◆ **Brief**: Extract, without alteration, each line from the start of the listing to the line bearing "DeepSeek 是一个由 ‌深度求索（DeepSeek）‌ 公司开发的人工智能".
Extracted material section start
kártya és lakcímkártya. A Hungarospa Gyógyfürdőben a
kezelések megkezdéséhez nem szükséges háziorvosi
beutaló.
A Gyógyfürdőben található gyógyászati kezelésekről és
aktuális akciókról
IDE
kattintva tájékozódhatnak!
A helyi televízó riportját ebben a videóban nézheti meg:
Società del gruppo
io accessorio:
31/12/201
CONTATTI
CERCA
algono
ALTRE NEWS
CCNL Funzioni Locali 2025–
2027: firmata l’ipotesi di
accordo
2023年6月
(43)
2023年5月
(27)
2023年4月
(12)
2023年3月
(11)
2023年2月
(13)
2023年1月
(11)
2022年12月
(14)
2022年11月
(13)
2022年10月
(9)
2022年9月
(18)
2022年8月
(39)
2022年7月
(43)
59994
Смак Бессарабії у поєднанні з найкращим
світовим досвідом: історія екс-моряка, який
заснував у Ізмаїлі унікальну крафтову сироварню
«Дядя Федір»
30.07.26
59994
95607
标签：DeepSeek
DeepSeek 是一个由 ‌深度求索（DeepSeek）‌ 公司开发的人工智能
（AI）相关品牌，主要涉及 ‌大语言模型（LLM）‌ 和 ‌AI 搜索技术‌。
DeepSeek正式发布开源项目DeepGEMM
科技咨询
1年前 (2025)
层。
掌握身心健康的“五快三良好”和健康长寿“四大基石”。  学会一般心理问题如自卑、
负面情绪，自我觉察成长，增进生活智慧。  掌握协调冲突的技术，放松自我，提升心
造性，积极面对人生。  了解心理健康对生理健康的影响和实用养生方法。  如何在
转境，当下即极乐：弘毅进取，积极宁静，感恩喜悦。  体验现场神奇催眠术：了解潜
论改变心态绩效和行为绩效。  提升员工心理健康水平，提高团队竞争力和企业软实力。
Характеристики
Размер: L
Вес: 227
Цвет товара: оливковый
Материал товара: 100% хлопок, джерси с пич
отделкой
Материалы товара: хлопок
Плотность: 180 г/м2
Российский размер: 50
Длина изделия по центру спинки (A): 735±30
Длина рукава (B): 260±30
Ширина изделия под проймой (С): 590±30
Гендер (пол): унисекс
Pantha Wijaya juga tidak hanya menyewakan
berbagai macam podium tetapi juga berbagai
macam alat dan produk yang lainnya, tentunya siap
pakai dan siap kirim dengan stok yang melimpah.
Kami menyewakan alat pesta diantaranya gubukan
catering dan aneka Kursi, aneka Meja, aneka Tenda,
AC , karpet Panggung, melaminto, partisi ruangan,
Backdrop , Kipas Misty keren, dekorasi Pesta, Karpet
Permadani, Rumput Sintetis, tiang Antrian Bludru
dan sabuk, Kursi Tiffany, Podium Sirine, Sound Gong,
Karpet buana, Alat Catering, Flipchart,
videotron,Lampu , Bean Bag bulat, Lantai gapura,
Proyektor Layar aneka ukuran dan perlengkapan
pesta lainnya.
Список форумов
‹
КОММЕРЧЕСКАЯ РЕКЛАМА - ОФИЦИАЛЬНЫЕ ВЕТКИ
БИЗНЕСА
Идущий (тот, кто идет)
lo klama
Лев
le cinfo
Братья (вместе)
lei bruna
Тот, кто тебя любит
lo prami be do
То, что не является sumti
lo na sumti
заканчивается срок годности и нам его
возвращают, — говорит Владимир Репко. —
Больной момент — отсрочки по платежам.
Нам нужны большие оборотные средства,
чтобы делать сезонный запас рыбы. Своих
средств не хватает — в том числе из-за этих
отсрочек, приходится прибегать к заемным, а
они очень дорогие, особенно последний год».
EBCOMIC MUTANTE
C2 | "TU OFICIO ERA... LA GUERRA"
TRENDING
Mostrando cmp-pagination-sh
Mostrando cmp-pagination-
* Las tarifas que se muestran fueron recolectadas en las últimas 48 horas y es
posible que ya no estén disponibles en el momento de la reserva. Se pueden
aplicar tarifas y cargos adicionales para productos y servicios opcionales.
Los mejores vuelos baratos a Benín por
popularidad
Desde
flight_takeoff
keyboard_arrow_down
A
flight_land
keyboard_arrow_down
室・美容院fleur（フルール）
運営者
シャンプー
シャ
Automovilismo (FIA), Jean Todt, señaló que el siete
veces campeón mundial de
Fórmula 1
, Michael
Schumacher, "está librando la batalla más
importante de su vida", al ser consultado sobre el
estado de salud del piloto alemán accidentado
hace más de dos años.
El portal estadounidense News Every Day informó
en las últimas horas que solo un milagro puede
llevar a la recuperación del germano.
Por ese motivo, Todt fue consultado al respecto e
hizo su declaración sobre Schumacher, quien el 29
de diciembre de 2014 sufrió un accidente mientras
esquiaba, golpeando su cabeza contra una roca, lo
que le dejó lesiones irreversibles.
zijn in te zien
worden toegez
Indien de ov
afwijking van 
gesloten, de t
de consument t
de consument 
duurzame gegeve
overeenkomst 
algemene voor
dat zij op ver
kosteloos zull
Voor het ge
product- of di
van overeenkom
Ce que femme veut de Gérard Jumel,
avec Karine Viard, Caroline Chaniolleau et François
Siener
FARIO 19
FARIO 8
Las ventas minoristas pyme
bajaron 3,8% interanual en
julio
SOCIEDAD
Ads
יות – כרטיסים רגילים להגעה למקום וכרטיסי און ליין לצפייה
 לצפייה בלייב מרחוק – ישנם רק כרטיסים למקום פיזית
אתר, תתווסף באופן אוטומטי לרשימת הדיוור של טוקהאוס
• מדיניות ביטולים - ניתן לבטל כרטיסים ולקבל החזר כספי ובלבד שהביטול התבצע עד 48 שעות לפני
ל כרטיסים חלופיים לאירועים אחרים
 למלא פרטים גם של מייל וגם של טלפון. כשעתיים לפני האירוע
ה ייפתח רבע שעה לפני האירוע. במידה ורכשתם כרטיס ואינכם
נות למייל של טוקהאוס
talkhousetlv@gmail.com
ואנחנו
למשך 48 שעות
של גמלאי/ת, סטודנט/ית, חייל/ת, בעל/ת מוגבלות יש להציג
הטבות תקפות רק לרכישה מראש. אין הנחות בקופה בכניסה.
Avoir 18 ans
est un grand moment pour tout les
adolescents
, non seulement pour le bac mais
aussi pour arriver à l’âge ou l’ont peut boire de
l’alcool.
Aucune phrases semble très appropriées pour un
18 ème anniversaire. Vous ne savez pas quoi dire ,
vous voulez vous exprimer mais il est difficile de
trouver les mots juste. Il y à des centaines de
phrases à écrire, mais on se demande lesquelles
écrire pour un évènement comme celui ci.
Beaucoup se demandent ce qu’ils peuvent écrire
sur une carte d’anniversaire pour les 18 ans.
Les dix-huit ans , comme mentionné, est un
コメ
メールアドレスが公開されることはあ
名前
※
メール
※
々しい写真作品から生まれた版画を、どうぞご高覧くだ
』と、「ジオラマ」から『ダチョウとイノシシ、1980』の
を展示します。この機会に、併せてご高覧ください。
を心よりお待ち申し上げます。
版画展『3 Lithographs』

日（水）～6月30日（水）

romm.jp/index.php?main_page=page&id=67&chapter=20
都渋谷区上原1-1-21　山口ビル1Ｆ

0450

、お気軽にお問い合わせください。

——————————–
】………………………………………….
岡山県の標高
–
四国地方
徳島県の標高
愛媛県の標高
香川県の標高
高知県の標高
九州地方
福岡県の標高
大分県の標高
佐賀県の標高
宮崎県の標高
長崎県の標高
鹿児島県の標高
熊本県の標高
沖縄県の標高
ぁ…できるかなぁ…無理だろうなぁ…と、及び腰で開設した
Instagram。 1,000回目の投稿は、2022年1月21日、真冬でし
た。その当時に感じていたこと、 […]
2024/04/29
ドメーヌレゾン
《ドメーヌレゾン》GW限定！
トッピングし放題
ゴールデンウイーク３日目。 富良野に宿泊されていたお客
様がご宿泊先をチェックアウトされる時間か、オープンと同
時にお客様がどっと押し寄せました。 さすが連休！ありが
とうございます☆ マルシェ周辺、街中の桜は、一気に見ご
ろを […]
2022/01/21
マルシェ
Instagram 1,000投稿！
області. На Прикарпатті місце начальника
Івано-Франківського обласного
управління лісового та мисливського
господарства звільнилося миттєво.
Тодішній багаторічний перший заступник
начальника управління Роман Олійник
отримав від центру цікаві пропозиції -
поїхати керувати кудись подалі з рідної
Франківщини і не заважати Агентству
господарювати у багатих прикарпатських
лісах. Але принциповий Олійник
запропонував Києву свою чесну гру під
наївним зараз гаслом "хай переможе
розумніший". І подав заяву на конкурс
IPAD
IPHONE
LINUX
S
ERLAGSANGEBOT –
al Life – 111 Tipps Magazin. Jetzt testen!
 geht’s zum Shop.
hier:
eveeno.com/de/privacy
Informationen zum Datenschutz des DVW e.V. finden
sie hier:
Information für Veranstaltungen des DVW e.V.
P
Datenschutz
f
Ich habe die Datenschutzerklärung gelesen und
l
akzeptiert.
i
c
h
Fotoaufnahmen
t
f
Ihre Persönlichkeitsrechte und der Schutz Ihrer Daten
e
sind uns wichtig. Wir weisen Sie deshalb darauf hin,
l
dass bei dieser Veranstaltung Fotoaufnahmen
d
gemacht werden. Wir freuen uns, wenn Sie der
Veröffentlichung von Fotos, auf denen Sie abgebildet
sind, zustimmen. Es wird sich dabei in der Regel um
Extracted material section end
◆ **Response for this exercise**:
kártya és lakcímkártya. A Hungarospa Gyógyfürdőben a
kezelések megkezdéséhez nem szükséges háziorvosi
beutaló.
A Gyógyfürdőben található gyógyászati kezelésekről és
aktuális akciókról
IDE
kattintva tájékozódhatnak!
A helyi televízó riportját ebben a videóban nézheti meg:
Società del gruppo
io accessorio:
31/12/201
CONTATTI
CERCA
algono
ALTRE NEWS
CCNL Funzioni Locali 2025–
2027: firmata l’ipotesi di
accordo
2023年6月
(43)
2023年5月
(27)
2023年4月
(12)
2023年3月
(11)
2023年2月
(13)
2023年1月
(11)
2022年12月
(14)
2022年11月
(13)
2022年10月
(9)
2022年9月
(18)
2022年8月
(39)
2022年7月
(43)
59994
Смак Бессарабії у поєднанні з найкращим
світовим досвідом: історія екс-моряка, який
заснував у Ізмаїлі унікальну крафтову сироварню
«Дядя Федір»
30.07.26
59994
95607
标签：DeepSeek
DeepSeek 是一个由 ‌深度求索（DeepSeek）‌ 公司开发的人工智能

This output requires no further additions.